Analysts and investors have focused more in recent months on liquidity — how banks are funded — than on solvency. Lenders have lost more than 20 percent of their deposits since November, according to Greek central bank data and JPMorgan Chase & Co. estimates. The firms have relied on almost 120 billion euros of funding from the ECB and Greece’s central bank to replace the deposits and are close to running out of collateral to pledge.
Bank executives expressed optimism during first-quarter earnings calls that the outflows would reverse once the government reaches an agreement with its creditors. While that would resolve the liquidity issue, it would do little for longer-term solvency. With an agreement in place, the banks could switch back to ECB funding, which is cheaper than loans from the Greek central bank. Still, those savings pale in comparison to potential losses from souring loans.
Shares of the four Athens-based banks have gyrated in recent months depending on how close or far an agreement between Greece and Europe looks. They fell again earlier this week when a negotiating session ended after 45 minutes. Since December, they’ve lost about half their value.
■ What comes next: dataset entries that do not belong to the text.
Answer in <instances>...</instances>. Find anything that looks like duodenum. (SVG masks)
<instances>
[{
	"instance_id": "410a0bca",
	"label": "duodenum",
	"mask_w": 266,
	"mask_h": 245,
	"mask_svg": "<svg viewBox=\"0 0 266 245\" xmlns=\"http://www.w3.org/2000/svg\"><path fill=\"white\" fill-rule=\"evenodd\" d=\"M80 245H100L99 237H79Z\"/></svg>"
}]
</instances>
The four banks had an aggregate 59 billion euros of restructured and overdue loans that they didn’t consider impaired at the end of 2014. Banks typically restructure loans by modifying payment schedules or lowering interest rates to help struggling borrowers continue paying. Those borrowers remain at a heightened risk of going back into default, with the failure rate often depending on how long it takes their country’s growth to resume.
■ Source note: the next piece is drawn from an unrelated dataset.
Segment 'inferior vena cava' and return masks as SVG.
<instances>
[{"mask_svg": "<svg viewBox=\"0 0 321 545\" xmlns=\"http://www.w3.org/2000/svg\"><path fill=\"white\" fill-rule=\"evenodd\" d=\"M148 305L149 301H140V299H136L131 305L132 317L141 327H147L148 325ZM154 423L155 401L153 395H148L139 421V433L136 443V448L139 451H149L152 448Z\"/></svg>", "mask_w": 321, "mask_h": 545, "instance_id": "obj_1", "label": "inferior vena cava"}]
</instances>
In India, where the economy is booming, more than 40 percent of restructured loans have turned bad in the past four years. In Greece, where gross domestic product has shrunk more than 25 percent in six years, the rate will probably be higher.
Greek banks provision for an average of 55 percent of the value of soured loans based on the assumption the firms will be able to recover the rest. That means they’ll need to set aside an additional 16 billion euros if half of the restructured loans and those less than 90 days overdue fall into default.
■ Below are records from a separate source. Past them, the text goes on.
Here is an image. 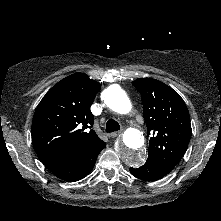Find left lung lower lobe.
Returning a JSON list of instances; mask_svg holds the SVG:
<instances>
[{"mask_svg": "<svg viewBox=\"0 0 221 221\" xmlns=\"http://www.w3.org/2000/svg\"><path fill=\"white\" fill-rule=\"evenodd\" d=\"M130 172L136 178L146 181L158 180L167 174L150 160H147L146 163L140 168H130Z\"/></svg>", "mask_w": 221, "mask_h": 221, "instance_id": "1", "label": "left lung lower lobe"}]
</instances>
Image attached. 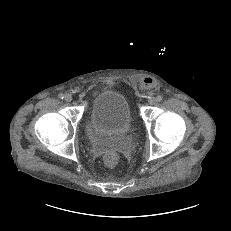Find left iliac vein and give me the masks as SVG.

As Greece and its creditors head for a showdown, the specter of the country’s exit from the euro or the imposition of capital controls is rising. The latter would try to halt the deposit flight from the banking system by restricting cash withdrawals and money transfers abroad. Such controls could hurt the economy more as importers face difficulty paying suppliers and consumers without full access to their savings cut spending. That could further sap borrowers’ ability to pay and speed up the rise in bad loans.
The four banks reported at the end of the year that they had collateral worth about 60 percent of their total loan books, without breaking down how much of that was for soured debt. Countries that have tried to clean up their banks after an economic or financial crisis have sold bad-loan portfolios for as little as 10 percent of face value. When banks repeatedly restructure bad loans, they usually end up delaying the day of reckoning as well as economic recovery because they can’t make fresh loans to worthy companies in need.
That suggests the recovery rates banks assume are probably unrealistic. Housing prices in Greece, which have declined about 40 percent since 2008, would fall further if banks tried to foreclose and sell the property, according to Nondas at Moody’s.
“The real recoverability of the bad debt is probably not so realistic,” said Jonas Floriani, a London-based analyst who follows Greek banks for Keefe, Bruyette & Woods. “The time it takes to recover, the legal issues, all those would reduce the final value they can receive.”